The ladder of evidence in clinical medicine starts with observation and hypothesis. Hypotheses with merit move through a series of clinical trials with increasing scientific rigor, culminating in randomized controlled trials, which, more often than not, fail to support the observations of less-rigorous testing.1 Although we appreciate our colleagues' review of our article,2 there appears to be an implicit assertion that failure to observe the preferred result (that enhanced recovery after surgery would shorten hospitalization) stems from problems with design or execution, rather than a potential flaw in the premise.

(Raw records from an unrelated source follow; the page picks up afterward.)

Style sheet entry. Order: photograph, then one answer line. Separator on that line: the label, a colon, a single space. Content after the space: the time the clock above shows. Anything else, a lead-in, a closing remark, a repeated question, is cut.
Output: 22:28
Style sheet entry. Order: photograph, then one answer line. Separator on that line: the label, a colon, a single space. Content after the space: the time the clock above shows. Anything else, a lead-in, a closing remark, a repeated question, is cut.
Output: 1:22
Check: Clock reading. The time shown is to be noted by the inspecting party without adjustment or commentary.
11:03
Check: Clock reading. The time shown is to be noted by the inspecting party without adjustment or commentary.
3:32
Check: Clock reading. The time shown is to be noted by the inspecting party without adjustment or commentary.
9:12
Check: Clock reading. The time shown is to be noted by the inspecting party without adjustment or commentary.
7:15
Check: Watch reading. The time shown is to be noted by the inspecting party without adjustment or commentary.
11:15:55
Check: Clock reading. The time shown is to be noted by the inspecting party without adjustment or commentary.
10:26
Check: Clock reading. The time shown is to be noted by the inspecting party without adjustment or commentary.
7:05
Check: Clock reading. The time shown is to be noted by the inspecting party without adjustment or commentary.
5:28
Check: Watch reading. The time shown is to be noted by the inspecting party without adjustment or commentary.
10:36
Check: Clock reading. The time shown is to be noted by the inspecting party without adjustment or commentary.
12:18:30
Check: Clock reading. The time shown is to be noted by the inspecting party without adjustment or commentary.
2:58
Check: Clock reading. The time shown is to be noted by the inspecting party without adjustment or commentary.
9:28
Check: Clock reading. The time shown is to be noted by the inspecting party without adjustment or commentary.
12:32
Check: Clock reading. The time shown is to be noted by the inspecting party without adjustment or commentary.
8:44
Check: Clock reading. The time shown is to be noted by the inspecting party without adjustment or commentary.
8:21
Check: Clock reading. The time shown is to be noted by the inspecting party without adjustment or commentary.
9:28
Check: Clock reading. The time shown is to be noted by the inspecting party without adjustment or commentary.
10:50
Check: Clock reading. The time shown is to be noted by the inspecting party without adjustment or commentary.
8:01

Unfortunately, the “trove” of data on enhanced recover after surgery to which our colleagues refer consists almost exclusively of sequential-cohort or case series studies (often retrospective). Given that these designs are particularly prone to observer bias and Hawthorne effect (that might best be revealed in a more formal, prospective, randomized study such as ours), it is unsurprising that, despite the recent Society for Gynecologic Oncology guidelines, the 2015 Cochrane Review concludes “there is no evidence from high-quality studies to support or refute the use of perioperative enhanced recovery programmes for gynaecologic cancer patients.”3
Our study tests the question, does introducing a formal enhanced recovery algorithm on a gynecologic oncology service improve outcomes over current best care, which includes informal use of these elements. Blinded randomization and intention-to-treat analyses make moot the question of surgical complexity and cancer status, because the study population was defined a priori and the arms appear balanced. Similarly, although we did not formally analyze total fluid balance, we observed a reduction in hospitalization from the prestudy baseline in both study arms—suggesting that neither group was impeded by fluid imbalance.
Though including more or different enhanced recovery after surgery elements might have altered our findings, we reject the notion that the choice of elements was somehow suboptimal. Each was selected based on our previous, successful sequential-cohorts trial of abdominal hysterectomies, which is still among the largest series published.4 Furthermore, the current literature includes markedly conflicting data on which elements are essential to reducing hospitalization, extensive but unvalidated extrapolation from the colorectal surgery literature, and virtually no head-to-head, contemporaneous comparisons of different enhanced recovery after surgery strategies to support the conclusion that one is optimal or even superior to any other.
Although the enhanced recovery after surgery philosophy remains attractive, we look forward to further high-quality studies that demonstrate efficacy.